Provided data:
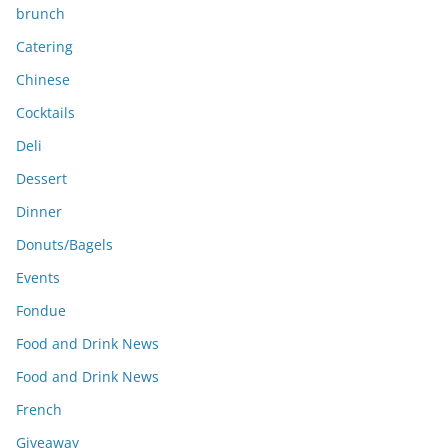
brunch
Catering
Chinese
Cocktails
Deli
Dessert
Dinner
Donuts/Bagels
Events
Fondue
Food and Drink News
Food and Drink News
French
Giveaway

* * *

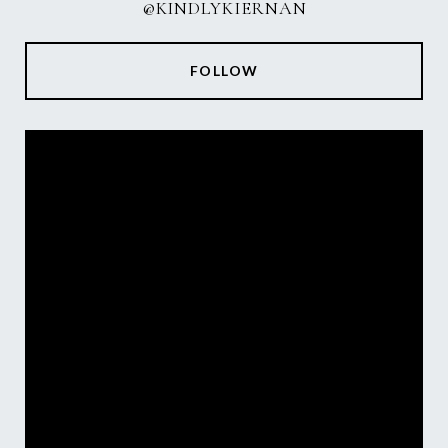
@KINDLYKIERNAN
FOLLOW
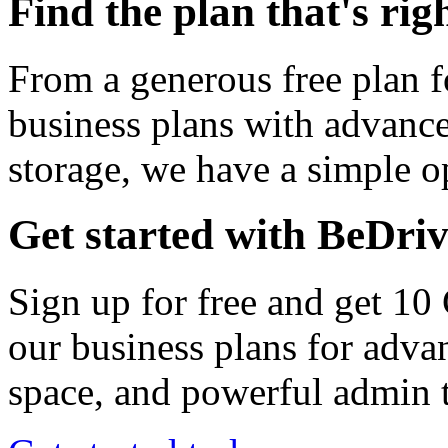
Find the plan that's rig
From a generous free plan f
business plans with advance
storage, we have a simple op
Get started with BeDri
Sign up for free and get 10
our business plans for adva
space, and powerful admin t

...

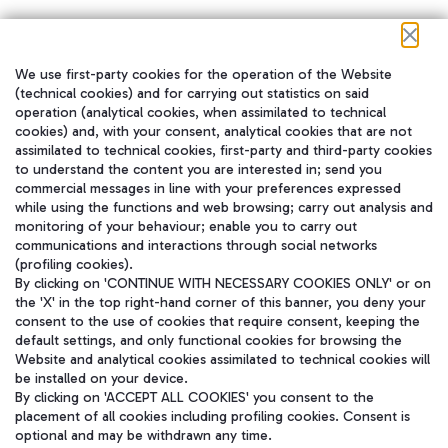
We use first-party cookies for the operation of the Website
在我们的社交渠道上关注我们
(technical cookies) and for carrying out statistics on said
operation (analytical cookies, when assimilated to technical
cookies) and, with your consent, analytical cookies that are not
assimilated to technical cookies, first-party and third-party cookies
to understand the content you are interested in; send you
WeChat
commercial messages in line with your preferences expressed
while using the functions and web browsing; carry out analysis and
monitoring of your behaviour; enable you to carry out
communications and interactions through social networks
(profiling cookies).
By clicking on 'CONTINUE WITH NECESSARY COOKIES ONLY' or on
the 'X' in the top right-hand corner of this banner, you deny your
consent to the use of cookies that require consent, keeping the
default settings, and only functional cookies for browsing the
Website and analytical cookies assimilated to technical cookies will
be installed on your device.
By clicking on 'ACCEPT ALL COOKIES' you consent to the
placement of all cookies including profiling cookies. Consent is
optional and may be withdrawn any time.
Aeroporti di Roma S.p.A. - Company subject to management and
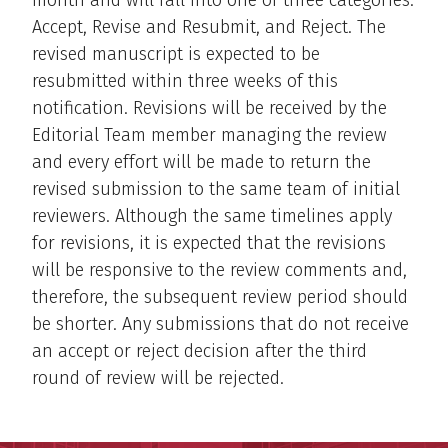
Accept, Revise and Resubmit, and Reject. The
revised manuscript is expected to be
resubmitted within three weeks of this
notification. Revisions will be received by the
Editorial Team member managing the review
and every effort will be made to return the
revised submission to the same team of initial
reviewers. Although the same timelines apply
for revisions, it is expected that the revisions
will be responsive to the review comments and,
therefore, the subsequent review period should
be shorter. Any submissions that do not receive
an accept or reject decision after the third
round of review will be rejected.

To-do item:
Looking through the records, copy out every line in which the word "technical" is found.

Problem solution:
(technical cookies) and for carrying out statistics on said
operation (analytical cookies, when assimilated to technical
assimilated to technical cookies, first-party and third-party cookies
Website and analytical cookies assimilated to technical cookies will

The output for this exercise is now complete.